[Source texts of formatted documents]
++++
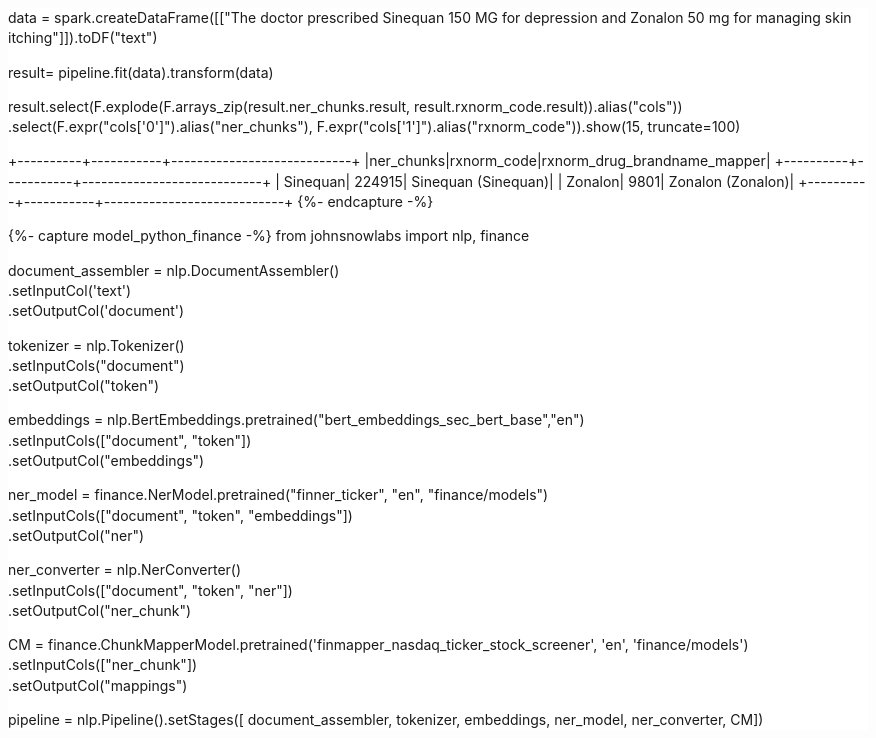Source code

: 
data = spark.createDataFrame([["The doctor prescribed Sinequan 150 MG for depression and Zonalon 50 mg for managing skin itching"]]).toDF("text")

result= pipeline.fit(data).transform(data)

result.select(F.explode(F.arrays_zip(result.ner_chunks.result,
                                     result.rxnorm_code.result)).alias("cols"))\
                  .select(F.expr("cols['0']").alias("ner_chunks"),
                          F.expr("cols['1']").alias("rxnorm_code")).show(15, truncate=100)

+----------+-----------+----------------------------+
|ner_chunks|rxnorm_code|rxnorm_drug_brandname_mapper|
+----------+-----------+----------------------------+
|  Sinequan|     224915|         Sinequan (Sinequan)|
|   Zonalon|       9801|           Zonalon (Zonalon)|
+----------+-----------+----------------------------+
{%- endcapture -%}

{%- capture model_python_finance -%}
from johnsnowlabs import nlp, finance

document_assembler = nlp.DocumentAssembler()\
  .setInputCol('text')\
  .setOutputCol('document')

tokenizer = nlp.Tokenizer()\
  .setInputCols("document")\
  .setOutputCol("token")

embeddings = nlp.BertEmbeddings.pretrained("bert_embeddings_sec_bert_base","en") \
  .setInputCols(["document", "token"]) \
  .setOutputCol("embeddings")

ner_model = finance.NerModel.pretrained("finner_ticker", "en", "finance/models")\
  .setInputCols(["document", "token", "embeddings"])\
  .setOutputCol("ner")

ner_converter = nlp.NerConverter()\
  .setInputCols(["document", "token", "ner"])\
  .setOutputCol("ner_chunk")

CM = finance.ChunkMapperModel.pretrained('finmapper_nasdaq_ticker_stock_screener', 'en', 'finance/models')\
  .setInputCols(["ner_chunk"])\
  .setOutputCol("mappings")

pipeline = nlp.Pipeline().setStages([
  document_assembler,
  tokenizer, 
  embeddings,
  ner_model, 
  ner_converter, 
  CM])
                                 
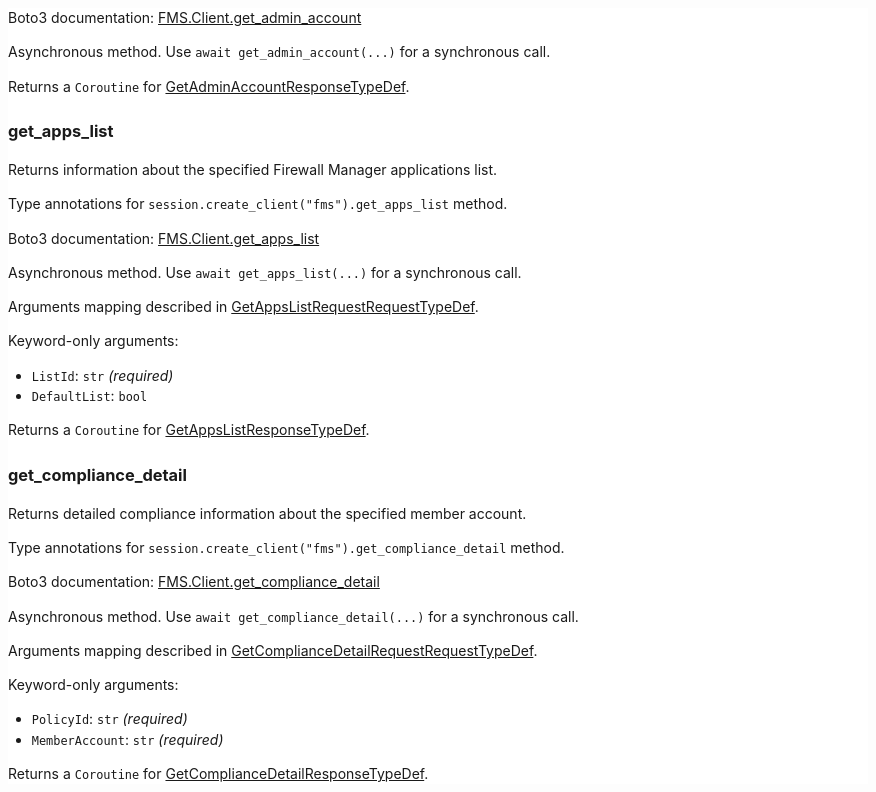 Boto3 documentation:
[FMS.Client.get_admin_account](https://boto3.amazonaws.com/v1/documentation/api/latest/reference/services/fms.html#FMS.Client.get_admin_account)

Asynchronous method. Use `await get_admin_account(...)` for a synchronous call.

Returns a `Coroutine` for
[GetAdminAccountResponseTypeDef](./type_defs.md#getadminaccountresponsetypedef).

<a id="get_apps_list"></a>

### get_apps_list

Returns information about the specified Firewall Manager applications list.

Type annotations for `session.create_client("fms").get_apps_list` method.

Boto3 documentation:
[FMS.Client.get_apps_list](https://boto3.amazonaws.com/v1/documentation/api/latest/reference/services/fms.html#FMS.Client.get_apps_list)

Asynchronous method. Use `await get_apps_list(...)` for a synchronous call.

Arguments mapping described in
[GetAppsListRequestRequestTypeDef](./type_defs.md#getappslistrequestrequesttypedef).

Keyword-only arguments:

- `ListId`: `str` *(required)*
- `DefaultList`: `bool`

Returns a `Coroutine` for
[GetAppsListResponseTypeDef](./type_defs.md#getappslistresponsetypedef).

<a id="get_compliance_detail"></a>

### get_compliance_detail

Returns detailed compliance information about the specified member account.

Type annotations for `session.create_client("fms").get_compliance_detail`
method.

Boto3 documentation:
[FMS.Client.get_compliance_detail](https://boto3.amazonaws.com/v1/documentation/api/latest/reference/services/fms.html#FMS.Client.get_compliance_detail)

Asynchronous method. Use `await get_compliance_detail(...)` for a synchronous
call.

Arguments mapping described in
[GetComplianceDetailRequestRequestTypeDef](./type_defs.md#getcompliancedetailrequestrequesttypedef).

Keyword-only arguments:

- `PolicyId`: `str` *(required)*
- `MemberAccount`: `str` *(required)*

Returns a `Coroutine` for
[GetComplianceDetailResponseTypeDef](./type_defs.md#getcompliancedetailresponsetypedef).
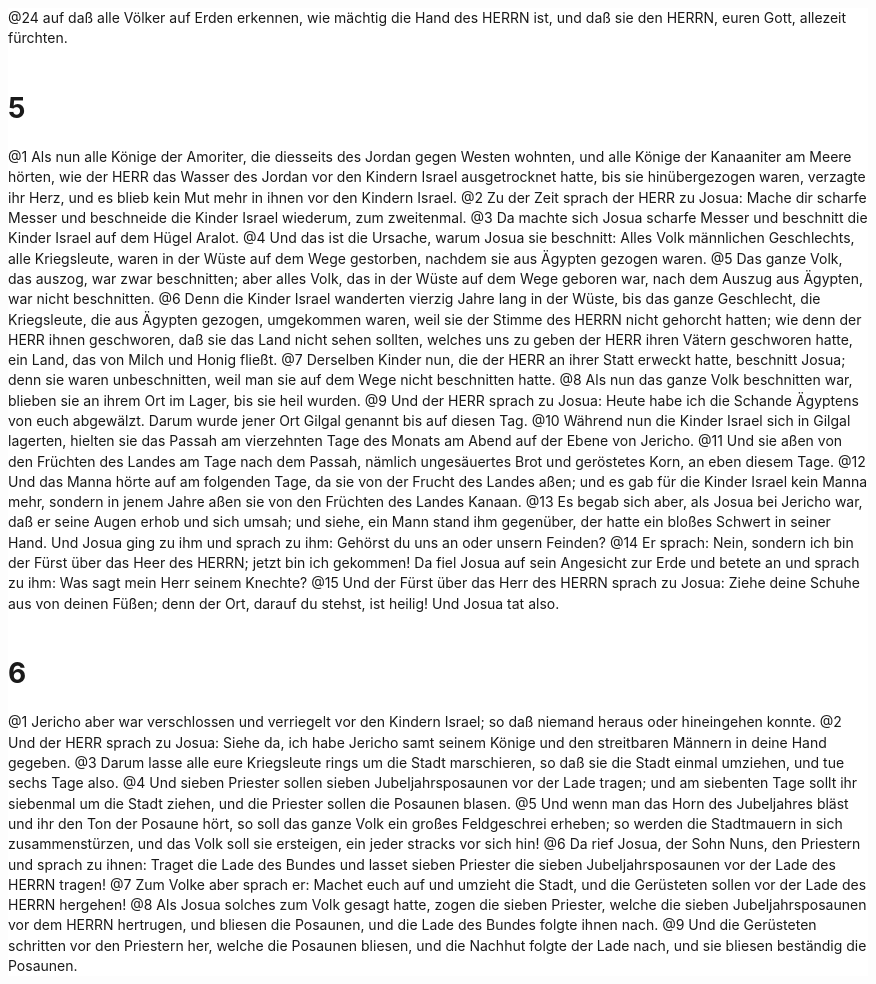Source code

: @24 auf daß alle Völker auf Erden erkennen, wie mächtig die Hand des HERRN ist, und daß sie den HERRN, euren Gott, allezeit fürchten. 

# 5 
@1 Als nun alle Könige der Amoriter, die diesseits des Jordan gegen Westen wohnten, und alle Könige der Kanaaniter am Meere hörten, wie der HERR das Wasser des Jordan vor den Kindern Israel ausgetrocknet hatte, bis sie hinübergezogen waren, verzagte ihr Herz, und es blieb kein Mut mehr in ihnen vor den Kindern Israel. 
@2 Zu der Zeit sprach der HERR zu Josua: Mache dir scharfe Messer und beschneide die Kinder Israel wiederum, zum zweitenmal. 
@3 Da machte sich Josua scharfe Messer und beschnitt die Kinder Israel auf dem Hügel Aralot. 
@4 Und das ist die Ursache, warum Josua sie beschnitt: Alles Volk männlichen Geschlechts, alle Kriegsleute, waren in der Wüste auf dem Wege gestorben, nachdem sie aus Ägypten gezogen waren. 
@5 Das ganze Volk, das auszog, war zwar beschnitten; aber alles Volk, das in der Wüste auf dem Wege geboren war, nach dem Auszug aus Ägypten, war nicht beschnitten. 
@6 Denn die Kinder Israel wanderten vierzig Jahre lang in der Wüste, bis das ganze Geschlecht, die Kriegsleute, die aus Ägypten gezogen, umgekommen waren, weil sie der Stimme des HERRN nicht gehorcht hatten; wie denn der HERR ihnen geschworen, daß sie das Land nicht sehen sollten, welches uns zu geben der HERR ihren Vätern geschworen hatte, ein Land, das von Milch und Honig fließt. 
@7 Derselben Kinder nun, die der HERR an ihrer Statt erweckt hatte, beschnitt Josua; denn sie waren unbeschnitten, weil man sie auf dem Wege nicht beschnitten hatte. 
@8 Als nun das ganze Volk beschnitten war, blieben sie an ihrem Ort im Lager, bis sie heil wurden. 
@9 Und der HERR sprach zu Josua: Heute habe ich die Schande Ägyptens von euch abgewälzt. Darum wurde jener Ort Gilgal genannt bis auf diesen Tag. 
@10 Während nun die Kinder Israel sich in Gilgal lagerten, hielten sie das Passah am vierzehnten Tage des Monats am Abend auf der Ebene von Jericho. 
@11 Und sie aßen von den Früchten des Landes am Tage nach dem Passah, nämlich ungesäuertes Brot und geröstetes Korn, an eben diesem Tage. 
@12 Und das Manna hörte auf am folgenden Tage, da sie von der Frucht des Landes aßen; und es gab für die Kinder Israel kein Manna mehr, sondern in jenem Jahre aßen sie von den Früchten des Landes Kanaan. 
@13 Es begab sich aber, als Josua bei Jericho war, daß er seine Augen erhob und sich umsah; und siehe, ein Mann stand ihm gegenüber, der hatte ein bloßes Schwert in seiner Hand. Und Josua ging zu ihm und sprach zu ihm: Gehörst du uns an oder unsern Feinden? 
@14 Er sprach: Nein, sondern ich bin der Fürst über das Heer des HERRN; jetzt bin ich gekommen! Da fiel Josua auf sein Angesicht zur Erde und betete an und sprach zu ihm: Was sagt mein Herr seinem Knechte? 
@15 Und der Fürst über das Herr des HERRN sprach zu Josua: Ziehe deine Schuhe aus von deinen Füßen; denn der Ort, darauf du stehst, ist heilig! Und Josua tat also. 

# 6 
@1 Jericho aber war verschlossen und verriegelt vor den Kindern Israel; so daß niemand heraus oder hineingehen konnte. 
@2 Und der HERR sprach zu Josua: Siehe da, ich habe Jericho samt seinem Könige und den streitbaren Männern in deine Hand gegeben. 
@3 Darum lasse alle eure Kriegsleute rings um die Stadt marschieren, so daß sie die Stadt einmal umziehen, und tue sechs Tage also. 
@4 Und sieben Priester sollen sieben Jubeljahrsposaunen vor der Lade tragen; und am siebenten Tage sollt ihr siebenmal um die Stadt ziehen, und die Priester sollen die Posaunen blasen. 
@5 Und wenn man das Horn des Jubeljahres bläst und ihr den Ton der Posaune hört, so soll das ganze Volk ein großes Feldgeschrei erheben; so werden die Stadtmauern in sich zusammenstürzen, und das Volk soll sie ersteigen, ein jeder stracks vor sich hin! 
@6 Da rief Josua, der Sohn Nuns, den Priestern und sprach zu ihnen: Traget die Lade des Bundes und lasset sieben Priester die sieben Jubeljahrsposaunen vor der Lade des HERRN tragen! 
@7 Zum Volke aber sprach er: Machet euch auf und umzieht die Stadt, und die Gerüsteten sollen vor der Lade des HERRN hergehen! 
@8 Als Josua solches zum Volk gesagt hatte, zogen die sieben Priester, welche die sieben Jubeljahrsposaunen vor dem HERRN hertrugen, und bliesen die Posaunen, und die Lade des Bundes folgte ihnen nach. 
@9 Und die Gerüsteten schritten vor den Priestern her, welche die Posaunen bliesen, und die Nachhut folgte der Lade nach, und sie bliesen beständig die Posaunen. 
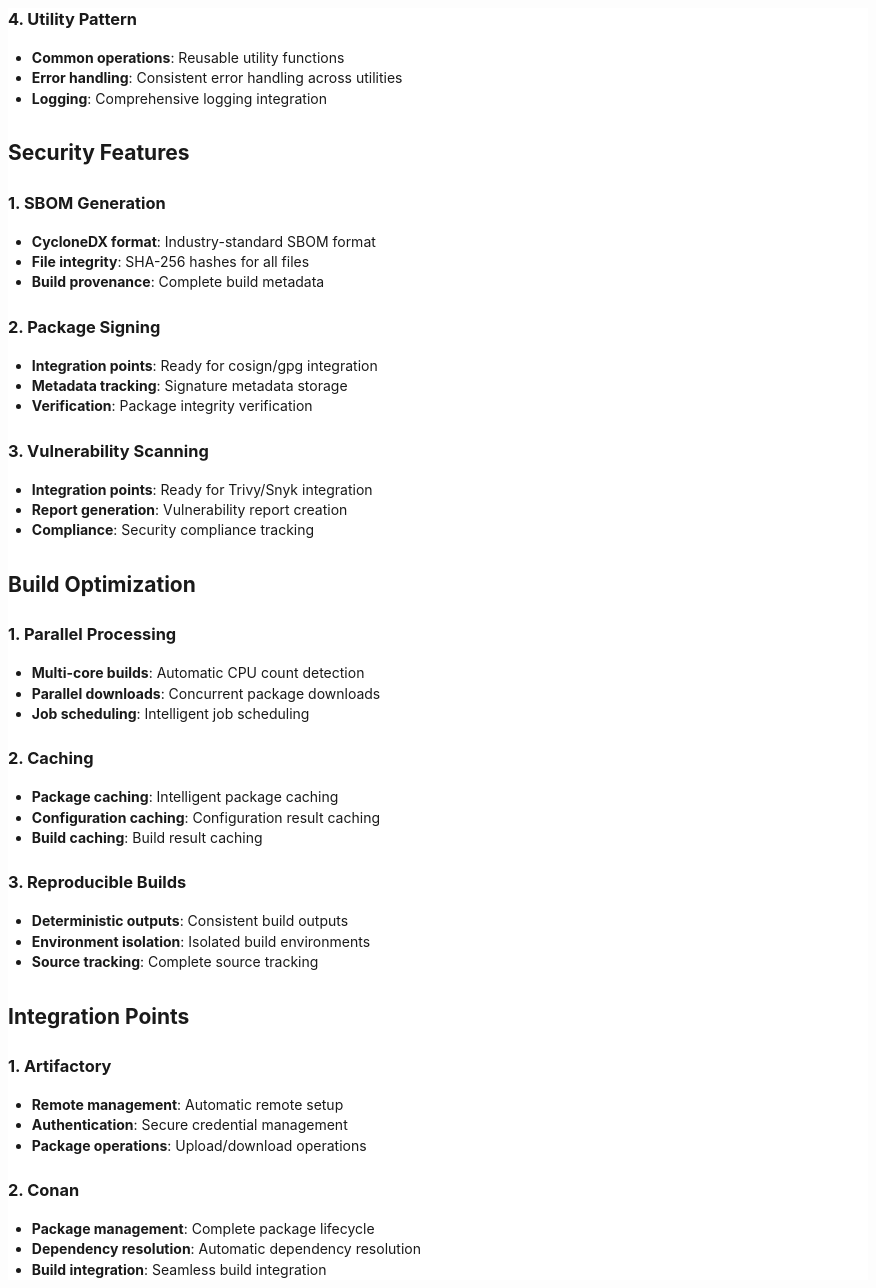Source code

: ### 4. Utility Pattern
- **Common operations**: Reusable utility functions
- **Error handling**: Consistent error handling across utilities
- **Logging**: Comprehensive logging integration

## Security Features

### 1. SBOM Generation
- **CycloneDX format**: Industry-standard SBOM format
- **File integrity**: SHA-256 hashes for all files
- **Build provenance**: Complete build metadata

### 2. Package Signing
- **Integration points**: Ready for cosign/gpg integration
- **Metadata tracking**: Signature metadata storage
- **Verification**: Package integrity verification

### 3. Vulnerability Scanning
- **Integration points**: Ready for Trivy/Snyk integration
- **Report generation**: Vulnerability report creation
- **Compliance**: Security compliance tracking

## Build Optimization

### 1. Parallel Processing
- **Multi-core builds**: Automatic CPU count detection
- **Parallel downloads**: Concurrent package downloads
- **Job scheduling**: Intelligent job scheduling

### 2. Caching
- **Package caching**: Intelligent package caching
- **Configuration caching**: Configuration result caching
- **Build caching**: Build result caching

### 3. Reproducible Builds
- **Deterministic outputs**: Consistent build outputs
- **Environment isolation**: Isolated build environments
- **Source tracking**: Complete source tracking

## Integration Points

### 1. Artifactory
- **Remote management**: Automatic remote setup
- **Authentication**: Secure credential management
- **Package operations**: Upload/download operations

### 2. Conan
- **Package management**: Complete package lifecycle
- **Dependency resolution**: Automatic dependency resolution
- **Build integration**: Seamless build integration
++++
Task directions:
Output everything in the items from the line containing "### 1. SBOM Generation" down to the line containing "- **Build caching**: Build result caching", both included, as a Markdown table with the columns Row and Line. Number each row and omit blank lines.

Result:
| Row | Line |
|---|---|
| 1 | ### 1. SBOM Generation |
| 2 | - **CycloneDX format**: Industry-standard SBOM format |
| 3 | - **File integrity**: SHA-256 hashes for all files |
| 4 | - **Build provenance**: Complete build metadata |
| 5 | ### 2. Package Signing |
| 6 | - **Integration points**: Ready for cosign/gpg integration |
| 7 | - **Metadata tracking**: Signature metadata storage |
| 8 | - **Verification**: Package integrity verification |
| 9 | ### 3. Vulnerability Scanning |
| 10 | - **Integration points**: Ready for Trivy/Snyk integration |
| 11 | - **Report generation**: Vulnerability report creation |
| 12 | - **Compliance**: Security compliance tracking |
| 13 | ## Build Optimization |
| 14 | ### 1. Parallel Processing |
| 15 | - **Multi-core builds**: Automatic CPU count detection |
| 16 | - **Parallel downloads**: Concurrent package downloads |
| 17 | - **Job scheduling**: Intelligent job scheduling |
| 18 | ### 2. Caching |
| 19 | - **Package caching**: Intelligent package caching |
| 20 | - **Configuration caching**: Configuration result caching |
| 21 | - **Build caching**: Build result caching |